Hello,
I am in the process of building an iRODS infrastructure composed of "unixfilesystem" resources replicated on "tape" resources for disaster recovery.
I want to reduce costs as much as possible so I don't want to use a proprietary HSM, my first choice was to test dsmarc+univMSS [1].
Today, I plan to try "Phobos" to manage the tapes through a univMSS resource.
Phobos is an opensource project, which is now part of the io-sea project [2].
Like dsmarc, Phobos is not able to rename an archived file: you have to get then put with the new name, which is impossible with many files.
Phobos accepts metadata, but it can't be modified either.
These restrictions exist because most of the information in the database is written to tape in order to be able to retrieve the information on tape in case of database corruption.
My problem is that iRODS does not use a persistent/consistent UUID to name files in the backends (when a user rename/move a file, this file is renamed/moved in backend).
I don't know if there is a way to configure/modify this behavior.
I can choose the name/id of the object when I put it in Phobos, so I'm studying how to get a unique and persistent identifier to use in the univMSS.sh script (syncToArch and stageToCache).
Is the "data_id" database entry persistent for an object?

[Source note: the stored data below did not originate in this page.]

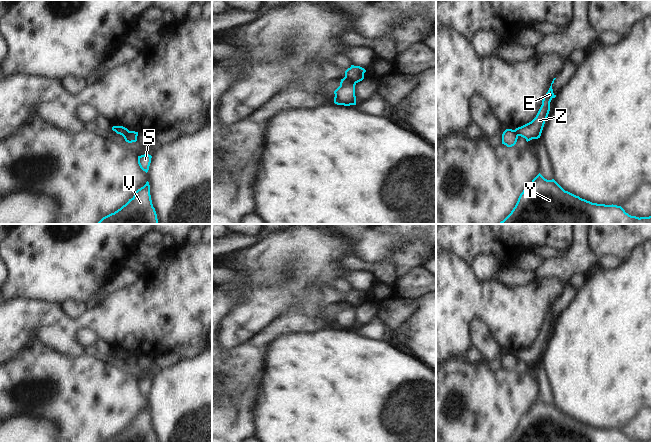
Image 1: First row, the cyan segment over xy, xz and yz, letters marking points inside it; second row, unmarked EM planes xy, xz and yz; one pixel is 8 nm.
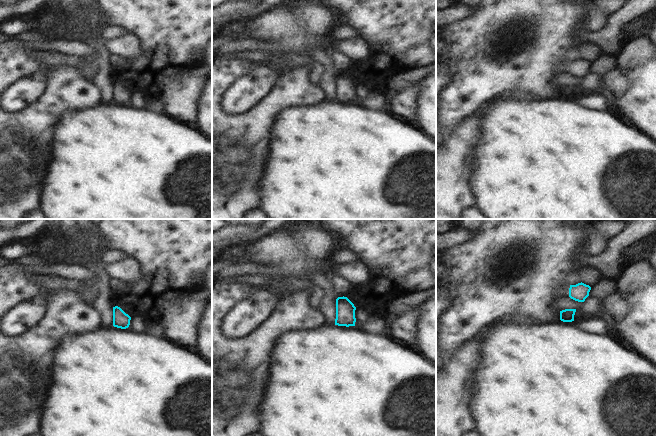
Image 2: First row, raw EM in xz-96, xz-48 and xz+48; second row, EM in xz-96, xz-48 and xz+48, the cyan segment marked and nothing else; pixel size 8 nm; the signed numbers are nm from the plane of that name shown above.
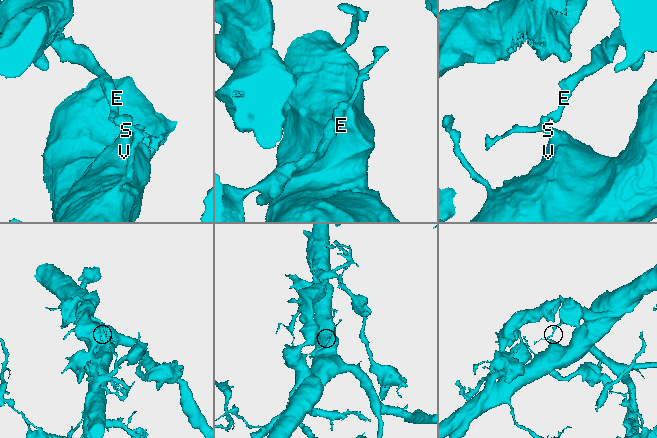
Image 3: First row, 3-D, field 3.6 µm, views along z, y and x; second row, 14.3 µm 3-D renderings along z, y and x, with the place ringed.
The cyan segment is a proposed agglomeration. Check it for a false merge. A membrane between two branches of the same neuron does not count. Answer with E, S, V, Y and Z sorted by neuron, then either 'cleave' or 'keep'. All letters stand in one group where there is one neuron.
groups E Z / S V Y; cleave

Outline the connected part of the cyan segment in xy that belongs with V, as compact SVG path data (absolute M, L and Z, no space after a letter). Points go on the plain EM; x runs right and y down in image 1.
M149 406L138 413L120 433L103 442L157 442L151 424Z

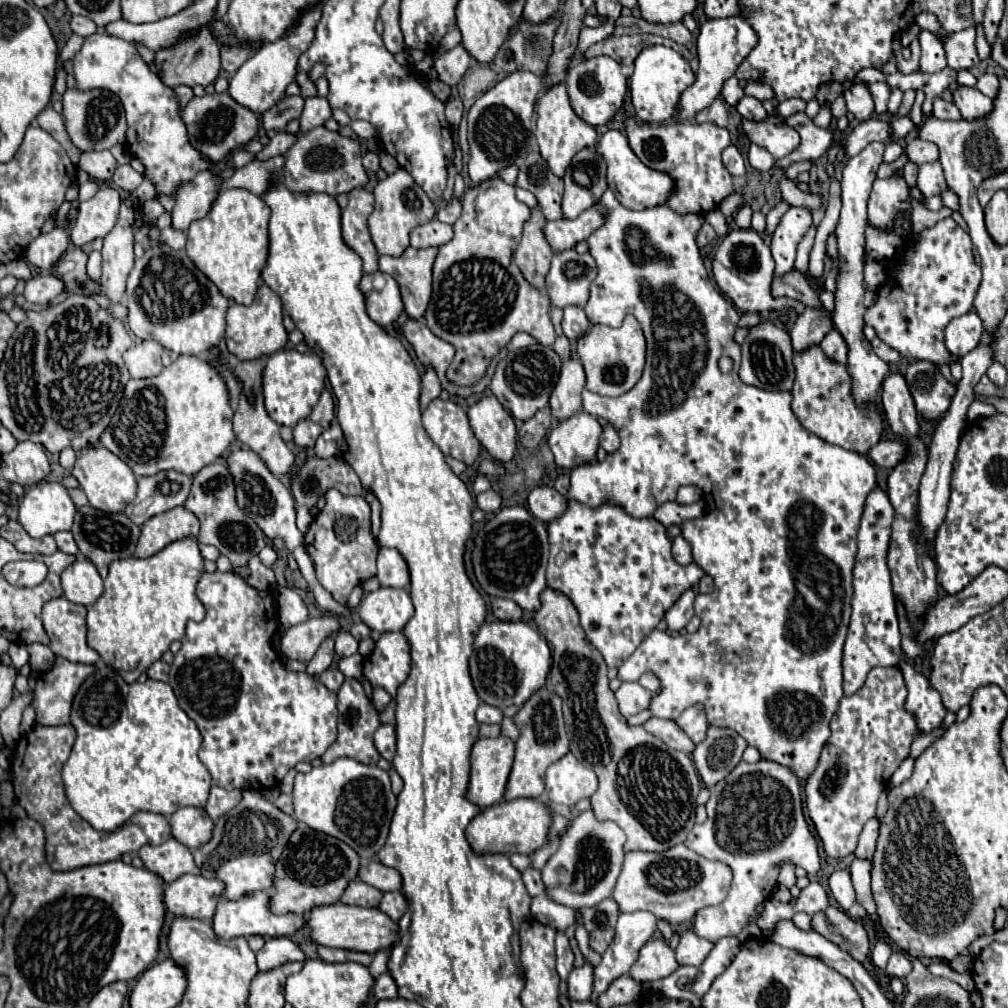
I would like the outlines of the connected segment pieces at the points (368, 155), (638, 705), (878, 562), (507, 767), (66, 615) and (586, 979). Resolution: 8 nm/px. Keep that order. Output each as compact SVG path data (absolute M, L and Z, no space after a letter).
M366 151L364 157L362 157L362 163L368 171L378 171L380 169L380 153L372 153L372 151Z
M622 683L620 689L616 691L616 701L624 717L630 717L648 709L650 699L652 699L652 691L644 689L640 683Z
M876 487L866 499L866 509L864 509L860 531L858 531L852 621L848 627L848 637L844 643L844 661L842 661L844 695L854 695L864 685L870 669L898 665L902 659L896 603L894 603L894 593L892 593L892 583L890 583L890 571L886 565L892 519L894 519L894 513L892 513L888 495Z
M508 737L478 739L470 755L472 771L466 799L480 809L504 799L514 763L514 741Z
M54 597L44 603L42 611L44 629L50 639L50 649L68 659L94 665L100 655L86 643L86 607Z
M586 963L582 969L572 969L570 977L568 977L568 997L570 1001L588 1001L590 993L592 993L592 975L594 967L590 963Z

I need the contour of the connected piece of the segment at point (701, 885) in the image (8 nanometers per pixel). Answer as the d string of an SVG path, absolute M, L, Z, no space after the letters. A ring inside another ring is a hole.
M680 843L662 853L626 853L626 861L612 897L624 913L644 909L674 927L684 927L700 909L720 905L728 897L730 885L732 871L726 863L704 859Z

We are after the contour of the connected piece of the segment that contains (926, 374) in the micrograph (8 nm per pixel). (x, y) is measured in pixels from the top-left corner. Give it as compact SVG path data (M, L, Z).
M914 361L906 371L906 383L924 419L940 419L956 393L956 387L928 361Z

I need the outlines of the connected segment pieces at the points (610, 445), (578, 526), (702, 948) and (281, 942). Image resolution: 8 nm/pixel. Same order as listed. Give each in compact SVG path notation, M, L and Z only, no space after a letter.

If yes I suppose I could make a query for each put/get to retrieve this field, and compose a Phobos OID like "zoneName+data_id".
However this solution will not be very efficient by design, is there a better way to do this?
For the moment I'm doing my tests with a "replication" resource, but next I'll try to find a way to do the replication automatically in asynchronous mode, in a delayed way (this will be my first step with iRODS rules!).
Regards,
Antoine
1 :
https://github.com/KTH-PDC/irods-dsmarc2 :
https://github.com/phobos-storage